Et parce que, face à elle, la décision politique, la démocratie, hypnotisées par les kamikazes, tremblotent, se réchauffent avec des bougies, des mantras laïcistes, de la langue de bois militariste.
Varoufakis a emprunté le titre de son livre à Christine Lagarde, qui voulait avoir à faire à "des adultes". La démocratie grandit. La bureaucratie infantilise.
@Fred,
Ai lu ce billet et vos derniers tweets.
Que dire?
Ai suffisamment perdu mon temps à déposer des liens vers l'analyse de très proches.
M.Varoufakis me semble vouloir construire son propre story-telling, car bien avant lui, WG avait publié depuis plusieurs années.
Cqfd
A quoi ont servi nos efforts de divulgation et explications à cette époque?

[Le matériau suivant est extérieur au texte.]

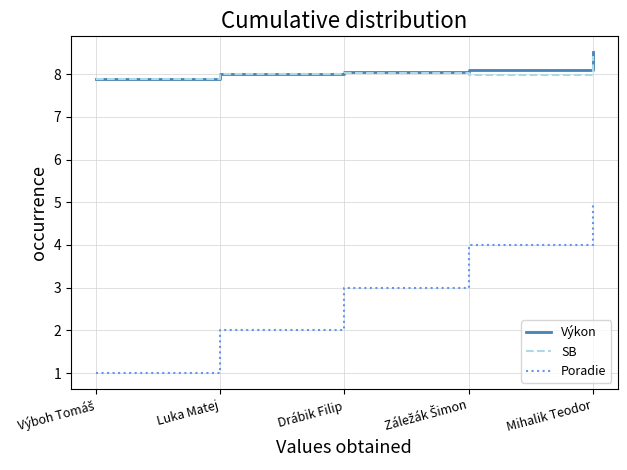

Is it true that Poradie equals 3.4 at Mihalik Teodor?

False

Rhalala...qu'à des sottises en vérité.
Mais peut-être que l'histoire nous rendra justice un jour, d' avoir pris le maquis.
Ai suivi via tweet, assez ironique de lire les supporters AJ et EM essayer d'aider soudainement Jean. Je sais ce qu'il m'en a coûté...Mais l' ai fait avec plaisir pour aider nos enfants.

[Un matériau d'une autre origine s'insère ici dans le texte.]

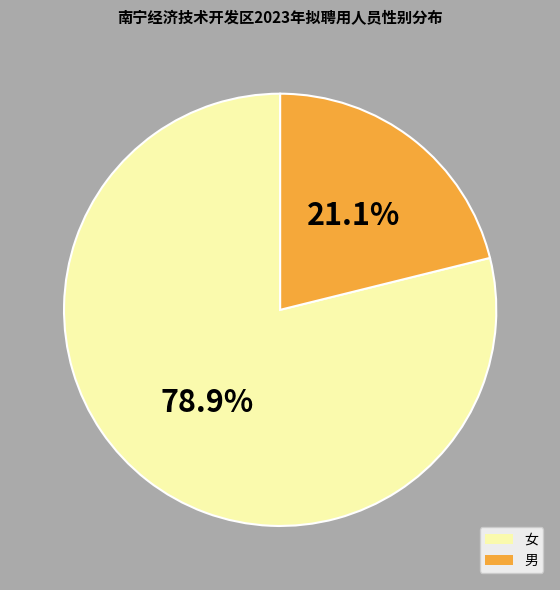

What percentage is the 男 slice, to the nearest percent?

21%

En ce qui concerne l'Europe, ne cèderai pas.
Dslée pour FBayrou. Il aurait du mieux savoir écouter et être plus respectueux à une époque du travail d'autrui.
EM, n' a plus besoin de lui pour les européennes, telle est la réalité.
C'est parce que je suis très européenne, que je ne cèderai pas sur ce thème.
Même si je retrouve des bribes de mes propos déposées chez l' héré ou chez Flo en préparation de celles de 2009.
@Fred,
Assez consternant qu'EM ne comprenne pas qu'un pays ne se gère pas comme un portefeuille d'actions.
Ou il ne comprend pas certains coup de semonce de l' UE, ou il préfère jouer à poker/menteur.
Car sa réforme concernant la taxe habitation injuste et non constitutionnelle face à l' impôt, tout comme son augmentation de la csg supportée par la seule classe moyenne, majoritairement retraitée...
Gonfle les déficits de l' État, et je n' évoque même plus son CICE, très borderline quand aux textes européens.
C'est très affligeant et consternant.
D' autant plus que dans ma ville, pour dégager des fonds, les édiles ont choisi de vendre des bijoux de famille aux sociétés immobilières sans plans d' aménagement routier, sans prise en compte de rus enterrés etc.
Le désespoir en ligne de mire.
Rhalala, vraiment du n'importe nawak. ????